Task item:
The full set of entries is to be returned word for word.

Data shown:
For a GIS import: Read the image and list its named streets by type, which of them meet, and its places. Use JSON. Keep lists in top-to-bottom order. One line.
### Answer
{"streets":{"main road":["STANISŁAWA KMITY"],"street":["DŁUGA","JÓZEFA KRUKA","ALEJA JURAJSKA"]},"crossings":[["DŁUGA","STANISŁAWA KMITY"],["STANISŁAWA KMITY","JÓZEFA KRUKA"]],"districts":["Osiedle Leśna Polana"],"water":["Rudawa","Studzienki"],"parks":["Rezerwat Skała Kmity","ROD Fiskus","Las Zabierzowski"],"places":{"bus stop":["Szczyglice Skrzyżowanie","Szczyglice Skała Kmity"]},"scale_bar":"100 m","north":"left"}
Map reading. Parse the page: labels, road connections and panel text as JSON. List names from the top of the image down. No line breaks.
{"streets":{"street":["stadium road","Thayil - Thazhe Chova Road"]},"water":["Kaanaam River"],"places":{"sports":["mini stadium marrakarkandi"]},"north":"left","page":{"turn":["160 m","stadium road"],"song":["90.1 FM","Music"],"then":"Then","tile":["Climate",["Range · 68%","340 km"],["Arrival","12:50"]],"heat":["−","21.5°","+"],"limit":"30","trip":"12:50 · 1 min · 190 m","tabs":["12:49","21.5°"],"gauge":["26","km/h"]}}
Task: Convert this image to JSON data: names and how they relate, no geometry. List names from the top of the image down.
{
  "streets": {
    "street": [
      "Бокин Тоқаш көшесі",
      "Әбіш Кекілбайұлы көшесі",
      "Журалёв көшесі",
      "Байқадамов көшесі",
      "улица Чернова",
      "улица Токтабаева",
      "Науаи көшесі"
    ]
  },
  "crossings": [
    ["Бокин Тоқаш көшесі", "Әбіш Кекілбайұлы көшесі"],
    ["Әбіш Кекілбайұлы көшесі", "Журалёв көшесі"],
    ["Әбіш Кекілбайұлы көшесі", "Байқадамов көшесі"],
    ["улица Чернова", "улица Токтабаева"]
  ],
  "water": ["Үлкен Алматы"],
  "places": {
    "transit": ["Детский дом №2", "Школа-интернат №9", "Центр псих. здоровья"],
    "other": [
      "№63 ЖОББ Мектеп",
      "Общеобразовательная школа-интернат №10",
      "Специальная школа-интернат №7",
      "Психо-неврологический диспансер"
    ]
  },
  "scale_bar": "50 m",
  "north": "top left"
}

Exercise response:
For a GIS import: Read the image and list its named streets by type, which of them meet, and its places. Use JSON. Keep lists in top-to-bottom order. One line.
### Answer
{"streets":{"main road":["STANISŁAWA KMITY"],"street":["DŁUGA","JÓZEFA KRUKA","ALEJA JURAJSKA"]},"crossings":[["DŁUGA","STANISŁAWA KMITY"],["STANISŁAWA KMITY","JÓZEFA KRUKA"]],"districts":["Osiedle Leśna Polana"],"water":["Rudawa","Studzienki"],"parks":["Rezerwat Skała Kmity","ROD Fiskus","Las Zabierzowski"],"places":{"bus stop":["Szczyglice Skrzyżowanie","Szczyglice Skała Kmity"]},"scale_bar":"100 m","north":"left"}
Map reading. Parse the page: labels, road connections and panel text as JSON. List names from the top of the image down. No line breaks.
{"streets":{"street":["stadium road","Thayil - Thazhe Chova Road"]},"water":["Kaanaam River"],"places":{"sports":["mini stadium marrakarkandi"]},"north":"left","page":{"turn":["160 m","stadium road"],"song":["90.1 FM","Music"],"then":"Then","tile":["Climate",["Range · 68%","340 km"],["Arrival","12:50"]],"heat":["−","21.5°","+"],"limit":"30","trip":"12:50 · 1 min · 190 m","tabs":["12:49","21.5°"],"gauge":["26","km/h"]}}
Task: Convert this image to JSON data: names and how they relate, no geometry. List names from the top of the image down.
{
  "streets": {
    "street": [
      "Бокин Тоқаш көшесі",
      "Әбіш Кекілбайұлы көшесі",
      "Журалёв көшесі",
      "Байқадамов көшесі",
      "улица Чернова",
      "улица Токтабаева",
      "Науаи көшесі"
    ]
  },
  "crossings": [
    ["Бокин Тоқаш көшесі", "Әбіш Кекілбайұлы көшесі"],
    ["Әбіш Кекілбайұлы көшесі", "Журалёв көшесі"],
    ["Әбіш Кекілбайұлы көшесі", "Байқадамов көшесі"],
    ["улица Чернова", "улица Токтабаева"]
  ],
  "water": ["Үлкен Алматы"],
  "places": {
    "transit": ["Детский дом №2", "Школа-интернат №9", "Центр псих. здоровья"],
    "other": [
      "№63 ЖОББ Мектеп",
      "Общеобразовательная школа-интернат №10",
      "Специальная школа-интернат №7",
      "Психо-неврологический диспансер"
    ]
  },
  "scale_bar": "50 m",
  "north": "top left"
}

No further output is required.